祁鉞撓了撓頭,尷尬道,“我是,那個,我們那不是去玩嘛……”
宋澄一記眼道,也不與祁鉞講道理,他只“哼”了一聲冷冷道,“你再砸書館,我們就絕交。”
祁鉞唰的一下子就變了臉,一把抓住宋澄的胳膊道,“不能這樣啊,宋澄,我們說好的是兄弟!”
宋澄一把甩開祁鉞,“你自己看著辦吧。”說罷就轉身回了書館,祁鉞站在原地,看著小書生甩了臉色走了,氣地拍了一把自己的大腿,長嘆了一氣。此后一連五六天,祁鉞都跟在宋澄的身后賣乖,就算是宋澄坐在書館里看著,祁鉞也不敢動,自己也捧一本書坐在一旁磨蹭時光。

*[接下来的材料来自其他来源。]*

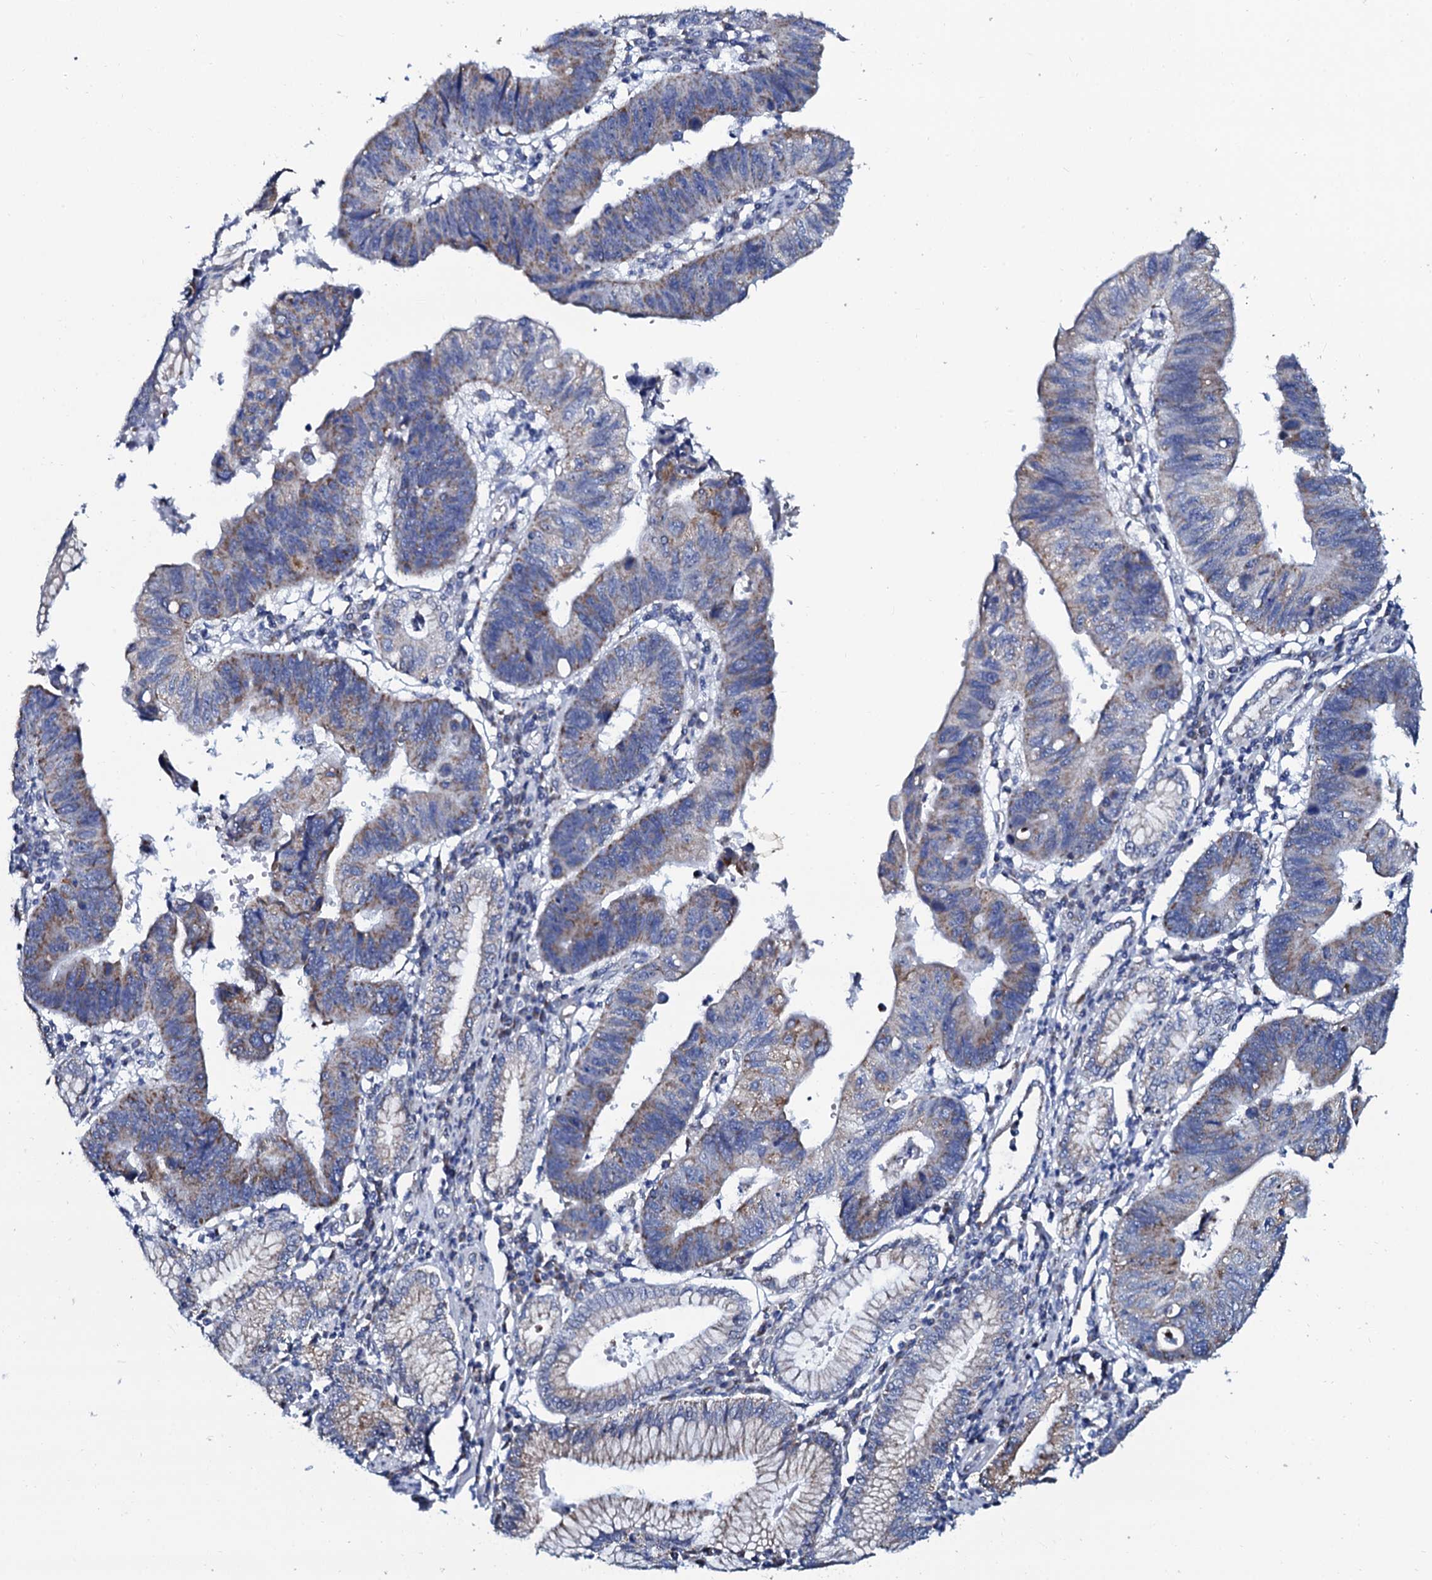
{"staining": {"intensity": "moderate", "quantity": "25%-75%", "location": "cytoplasmic/membranous"}, "tissue": "stomach cancer", "cell_type": "Tumor cells", "image_type": "cancer", "snomed": [{"axis": "morphology", "description": "Adenocarcinoma, NOS"}, {"axis": "topography", "description": "Stomach"}], "caption": "About 25%-75% of tumor cells in stomach adenocarcinoma reveal moderate cytoplasmic/membranous protein staining as visualized by brown immunohistochemical staining.", "gene": "SLC37A4", "patient": {"sex": "male", "age": 59}}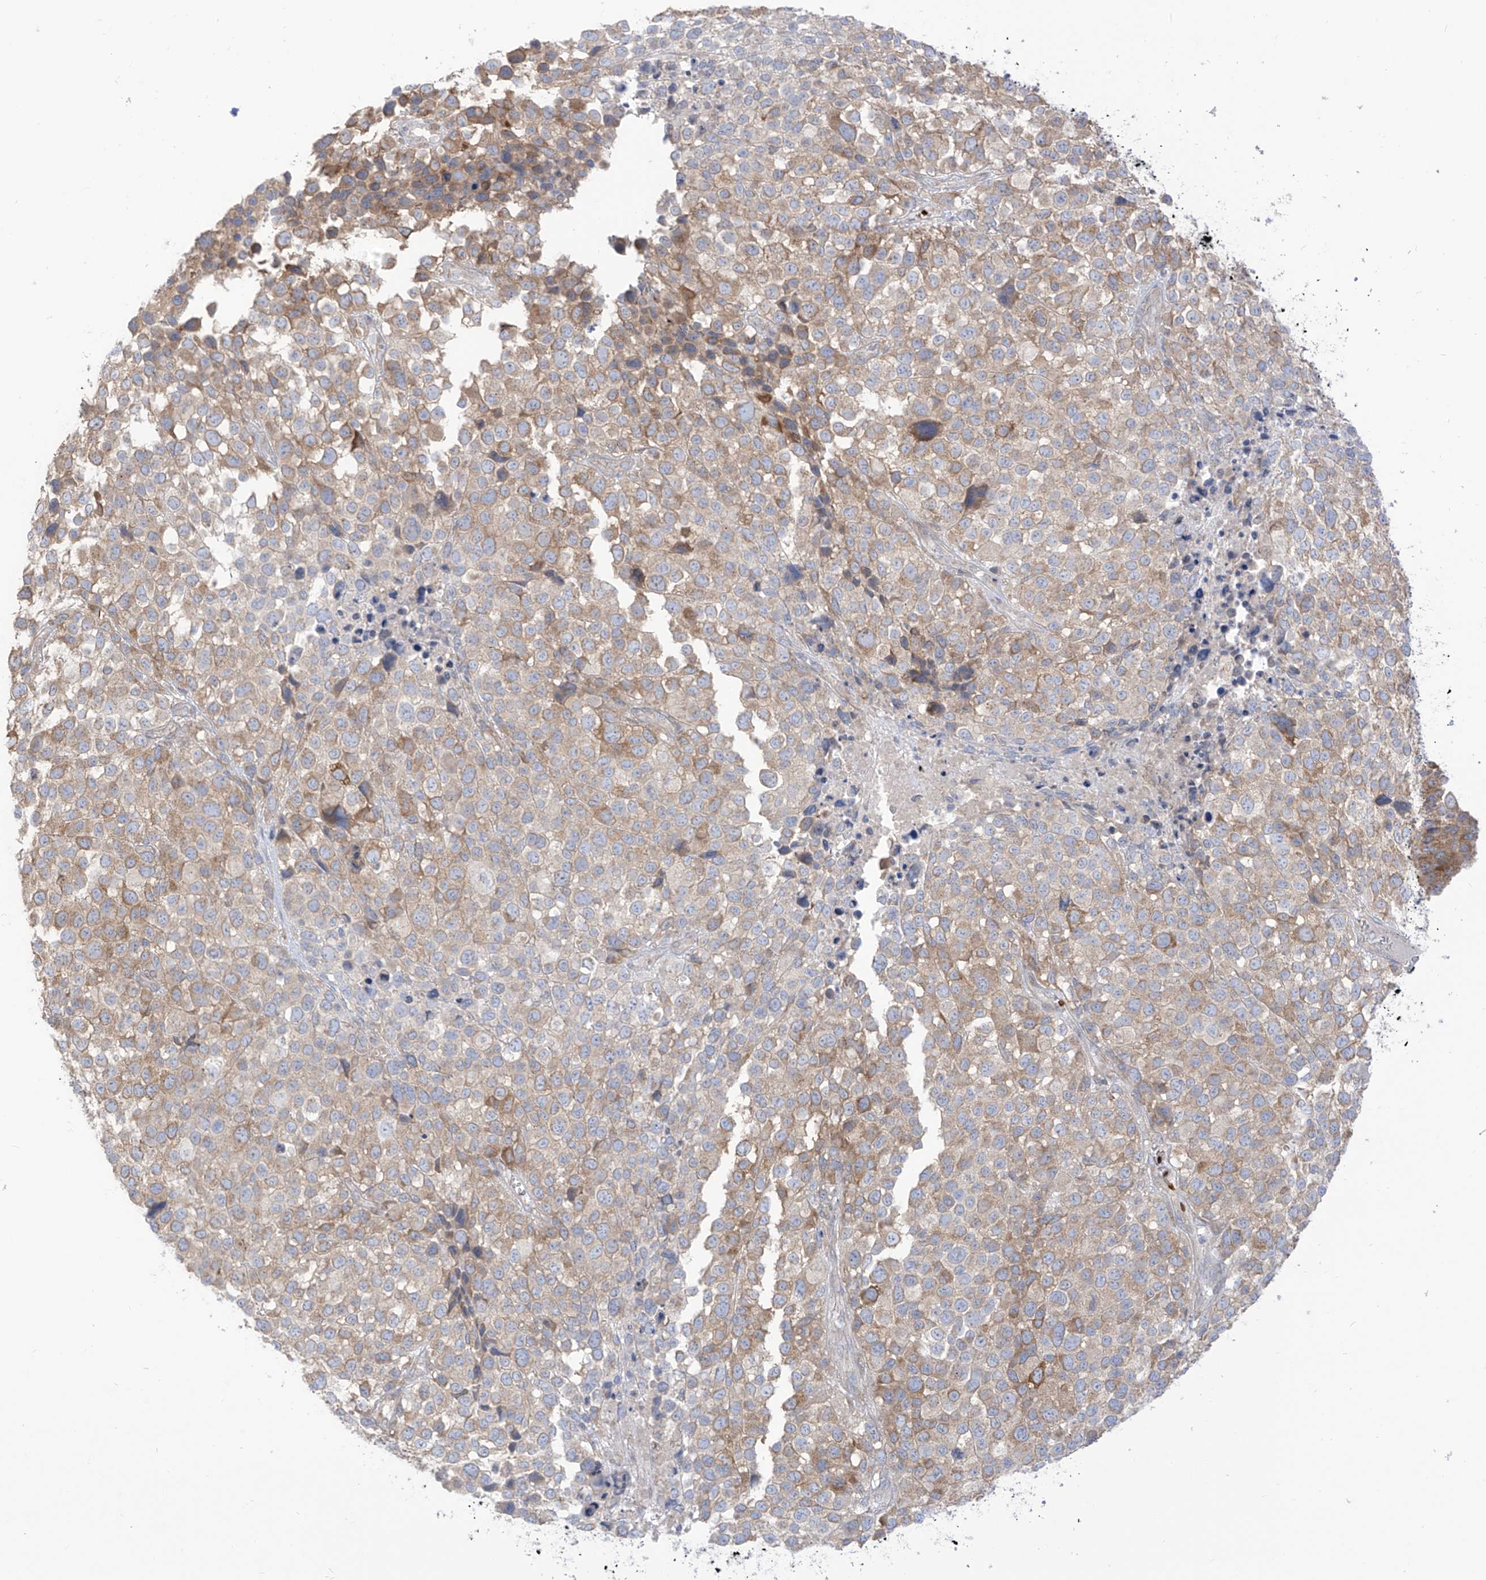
{"staining": {"intensity": "weak", "quantity": ">75%", "location": "cytoplasmic/membranous"}, "tissue": "melanoma", "cell_type": "Tumor cells", "image_type": "cancer", "snomed": [{"axis": "morphology", "description": "Malignant melanoma, NOS"}, {"axis": "topography", "description": "Skin of trunk"}], "caption": "Human malignant melanoma stained with a brown dye demonstrates weak cytoplasmic/membranous positive positivity in approximately >75% of tumor cells.", "gene": "ARHGEF40", "patient": {"sex": "male", "age": 71}}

這日子本來難熬的厲害,直到有一天,祁鉞翻到了《孫子》,《吳子》,《戰國策》等書,登時如遇金玉,每天沉浸在書館里,怎么也不出去了。宋澄見他鐘情于這些書,有時也陪他看些。祁鉞有心存疑惑的地方,便會多方詢證,甚至去問徐夫子,徐夫子也不管祁鉞是問哪些知識,但有所問,必會解答。
宋澄以前曾聽人說,經史子集,定是要先學經,再讀史,才能修習諸子百家,為的就是先正本心,再學謀術,免得被百家左道所惑,失了本心,遺禍無窮。因此也曾想徐夫子詢問祁鉞這樣大范圍的涉獵諸子百家是否真的好,徐夫子聞言只笑了笑,沒有解釋。
這假期如此便過去了一大半,祁鉞也和宋澄漸漸算是和解了。這日宋澄準備了禮品,說是要去郁慈家。徐夫子和徐夫人都有自己的事忙,祁娘子聽聞了,立馬派了祁鉞陪著宋澄去。祁鉞這些日子一直沉浸在書本里,得了個出去的機會,也就高高興興陪著宋澄上路了。
宋澄與祁鉞一路走得快,午后便到了郁慈家,郁慈家十分清貧,比著宋澄在山上的那個家也不遑多讓。
祁鉞家雖不說是什么富戶,可是祁娘子手巧,做些小生意,也保管母子二人衣食無缺,溫飽有余。宋澄前世妥妥的富二代,連廚房什么樣也沒見過,穿過來之后不過一天就被徐夫子買了回去,更談不上過的窮。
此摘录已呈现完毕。